Learning should be made more fun by mixing it up with games and informality. It should stimulate their young curious minds and encouraged to ask questions not reprimanded for doing so. Emphasis on character building and moral values should begin in primary schools and continue into secondary levels. The right value system should be taught to all children in primary schools so that such values become deeply embedded in the lives at a very young age.

Our obsession with the ‘A’ syndrome has resulted in our nation losing out in sports at international level which were once our pride. We are producing students who are good in exams but poor in the much-needed skills related to reasoning, thinking, problem-solving and decision- making.

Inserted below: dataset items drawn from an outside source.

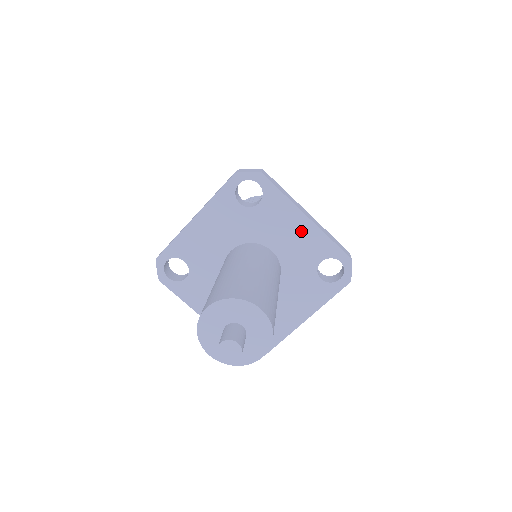
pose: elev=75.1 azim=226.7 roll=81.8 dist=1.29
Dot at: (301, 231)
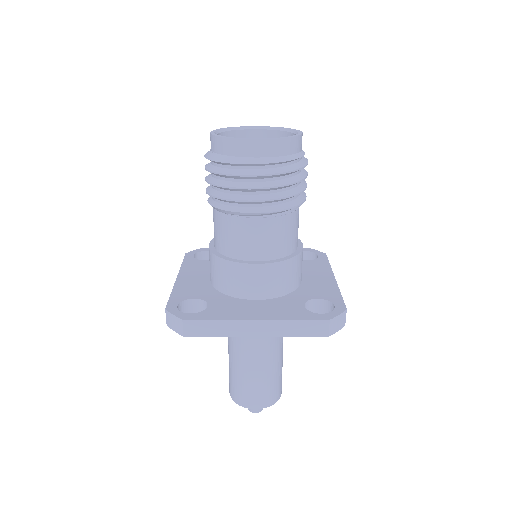
Dot at: occluded
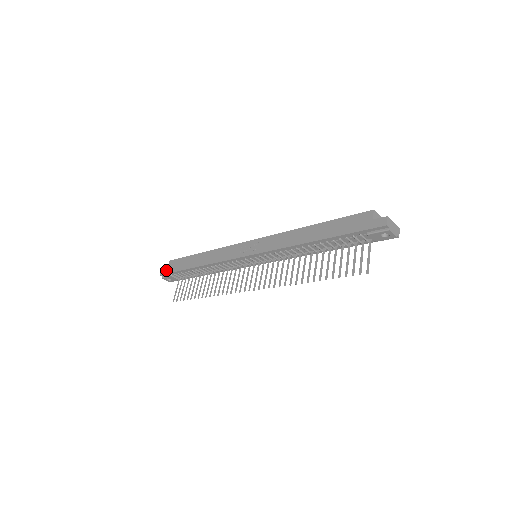
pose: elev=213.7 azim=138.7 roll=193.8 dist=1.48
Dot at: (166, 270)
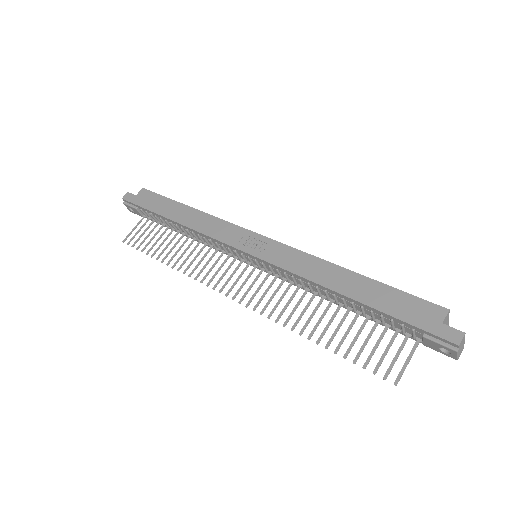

Moral values have become irrelevant in the quest for As.

The future of our nation depends very much on what and how we teach our children today. Are our students, including the top achievers, really prepared to face the challenges of the global world where competition is based purely on merit? Are they instilled with the values of moderation and tolerance of inter-ethnic relationship that are so vital for the peace, harmony and prosperity of the nation? Are they instilled with the right passion for whatever career they may take up? These are some pertinent questions for our policy makers, educationists and most important we, parents.

A good and quality education should be able to answer these three questions in the affirmative whereas a system that emphasises only on As will deny the future generations of all these right attributes that are so essential for nation building. That will be detrimental and disastrous to the future well being of the nation.